▸ DIRECTIONS FOR THIS TASK
Output exactly the lines below, starting with the line that has "818 344 12055" and going on through the line that has "429 563 938", both included, and no other lines.

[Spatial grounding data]
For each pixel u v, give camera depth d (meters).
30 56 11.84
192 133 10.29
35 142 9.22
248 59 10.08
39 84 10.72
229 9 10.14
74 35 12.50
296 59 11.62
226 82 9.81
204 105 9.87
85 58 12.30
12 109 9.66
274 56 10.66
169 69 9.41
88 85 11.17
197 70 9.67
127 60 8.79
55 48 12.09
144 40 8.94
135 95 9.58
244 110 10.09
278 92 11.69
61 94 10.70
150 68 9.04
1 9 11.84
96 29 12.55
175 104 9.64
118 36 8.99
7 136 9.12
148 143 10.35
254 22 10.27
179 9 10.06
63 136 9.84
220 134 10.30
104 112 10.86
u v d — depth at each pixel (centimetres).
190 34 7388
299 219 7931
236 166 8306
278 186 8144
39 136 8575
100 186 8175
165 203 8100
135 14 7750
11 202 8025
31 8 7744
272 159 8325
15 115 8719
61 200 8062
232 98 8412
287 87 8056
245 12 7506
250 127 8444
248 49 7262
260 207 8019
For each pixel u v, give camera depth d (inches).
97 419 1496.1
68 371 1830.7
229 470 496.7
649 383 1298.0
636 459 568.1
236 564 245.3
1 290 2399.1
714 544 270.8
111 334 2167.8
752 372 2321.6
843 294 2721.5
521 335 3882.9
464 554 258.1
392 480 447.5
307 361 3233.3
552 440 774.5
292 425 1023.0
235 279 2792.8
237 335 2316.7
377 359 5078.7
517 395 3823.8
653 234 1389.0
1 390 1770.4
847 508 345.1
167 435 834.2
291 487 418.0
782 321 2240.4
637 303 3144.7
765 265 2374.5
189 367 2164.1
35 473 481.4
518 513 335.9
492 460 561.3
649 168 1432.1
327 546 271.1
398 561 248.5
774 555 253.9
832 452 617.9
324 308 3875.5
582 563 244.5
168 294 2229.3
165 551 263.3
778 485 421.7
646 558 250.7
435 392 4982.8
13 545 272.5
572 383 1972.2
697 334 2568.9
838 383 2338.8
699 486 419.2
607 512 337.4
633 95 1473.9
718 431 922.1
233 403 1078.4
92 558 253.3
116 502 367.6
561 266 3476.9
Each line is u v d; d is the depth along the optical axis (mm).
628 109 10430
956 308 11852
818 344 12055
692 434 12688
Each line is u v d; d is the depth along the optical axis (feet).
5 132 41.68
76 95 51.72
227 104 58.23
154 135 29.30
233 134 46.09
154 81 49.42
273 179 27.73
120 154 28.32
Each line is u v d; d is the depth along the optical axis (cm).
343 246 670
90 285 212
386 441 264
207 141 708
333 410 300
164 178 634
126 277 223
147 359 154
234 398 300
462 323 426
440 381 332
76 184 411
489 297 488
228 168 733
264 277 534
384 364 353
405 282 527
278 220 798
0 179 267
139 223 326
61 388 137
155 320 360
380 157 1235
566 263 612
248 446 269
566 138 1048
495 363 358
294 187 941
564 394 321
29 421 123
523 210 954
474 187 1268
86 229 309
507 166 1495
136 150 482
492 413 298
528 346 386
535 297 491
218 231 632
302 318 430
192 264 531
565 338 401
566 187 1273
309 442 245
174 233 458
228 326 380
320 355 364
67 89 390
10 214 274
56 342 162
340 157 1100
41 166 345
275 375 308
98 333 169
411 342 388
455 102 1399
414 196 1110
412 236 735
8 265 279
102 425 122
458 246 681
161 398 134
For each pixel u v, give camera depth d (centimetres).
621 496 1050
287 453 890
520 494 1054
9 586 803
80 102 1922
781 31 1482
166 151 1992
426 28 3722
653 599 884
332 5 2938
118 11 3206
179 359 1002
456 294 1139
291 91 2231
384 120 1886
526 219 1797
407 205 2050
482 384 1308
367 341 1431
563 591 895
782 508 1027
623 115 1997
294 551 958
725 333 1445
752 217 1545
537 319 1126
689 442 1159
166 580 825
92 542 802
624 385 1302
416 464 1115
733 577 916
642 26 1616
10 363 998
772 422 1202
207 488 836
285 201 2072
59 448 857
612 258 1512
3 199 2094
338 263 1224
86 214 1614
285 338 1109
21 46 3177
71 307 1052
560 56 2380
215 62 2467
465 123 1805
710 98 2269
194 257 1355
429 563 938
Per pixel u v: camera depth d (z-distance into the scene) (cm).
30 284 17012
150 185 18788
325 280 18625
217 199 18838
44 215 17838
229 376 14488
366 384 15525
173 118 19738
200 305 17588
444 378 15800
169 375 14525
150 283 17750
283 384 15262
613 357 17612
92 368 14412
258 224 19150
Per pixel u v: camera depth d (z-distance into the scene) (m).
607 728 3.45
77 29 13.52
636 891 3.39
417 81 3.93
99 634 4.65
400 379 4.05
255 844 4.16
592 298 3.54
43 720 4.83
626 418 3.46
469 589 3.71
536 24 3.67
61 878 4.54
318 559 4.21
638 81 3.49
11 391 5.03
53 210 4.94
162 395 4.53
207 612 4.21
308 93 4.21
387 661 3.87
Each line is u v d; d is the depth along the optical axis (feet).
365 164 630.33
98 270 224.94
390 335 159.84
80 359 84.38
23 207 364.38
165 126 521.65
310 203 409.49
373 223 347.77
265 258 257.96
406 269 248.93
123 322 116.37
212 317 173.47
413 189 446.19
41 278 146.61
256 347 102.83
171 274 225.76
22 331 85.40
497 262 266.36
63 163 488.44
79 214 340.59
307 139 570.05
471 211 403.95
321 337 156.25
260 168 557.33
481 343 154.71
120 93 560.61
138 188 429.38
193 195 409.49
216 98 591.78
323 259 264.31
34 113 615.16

▸ RESULT OF THE TASK
818 344 12055
692 434 12688
Each line is u v d; d is the depth along the optical axis (feet).
5 132 41.68
76 95 51.72
227 104 58.23
154 135 29.30
233 134 46.09
154 81 49.42
273 179 27.73
120 154 28.32
Each line is u v d; d is the depth along the optical axis (cm).
343 246 670
90 285 212
386 441 264
207 141 708
333 410 300
164 178 634
126 277 223
147 359 154
234 398 300
462 323 426
440 381 332
76 184 411
489 297 488
228 168 733
264 277 534
384 364 353
405 282 527
278 220 798
0 179 267
139 223 326
61 388 137
155 320 360
380 157 1235
566 263 612
248 446 269
566 138 1048
495 363 358
294 187 941
564 394 321
29 421 123
523 210 954
474 187 1268
86 229 309
507 166 1495
136 150 482
492 413 298
528 346 386
535 297 491
218 231 632
302 318 430
192 264 531
565 338 401
566 187 1273
309 442 245
174 233 458
228 326 380
320 355 364
67 89 390
10 214 274
56 342 162
340 157 1100
41 166 345
275 375 308
98 333 169
411 342 388
455 102 1399
414 196 1110
412 236 735
8 265 279
102 425 122
458 246 681
161 398 134
For each pixel u v, give camera depth d (centimetres).
621 496 1050
287 453 890
520 494 1054
9 586 803
80 102 1922
781 31 1482
166 151 1992
426 28 3722
653 599 884
332 5 2938
118 11 3206
179 359 1002
456 294 1139
291 91 2231
384 120 1886
526 219 1797
407 205 2050
482 384 1308
367 341 1431
563 591 895
782 508 1027
623 115 1997
294 551 958
725 333 1445
752 217 1545
537 319 1126
689 442 1159
166 580 825
92 542 802
624 385 1302
416 464 1115
733 577 916
642 26 1616
10 363 998
772 422 1202
207 488 836
285 201 2072
59 448 857
612 258 1512
3 199 2094
338 263 1224
86 214 1614
285 338 1109
21 46 3177
71 307 1052
560 56 2380
215 62 2467
465 123 1805
710 98 2269
194 257 1355
429 563 938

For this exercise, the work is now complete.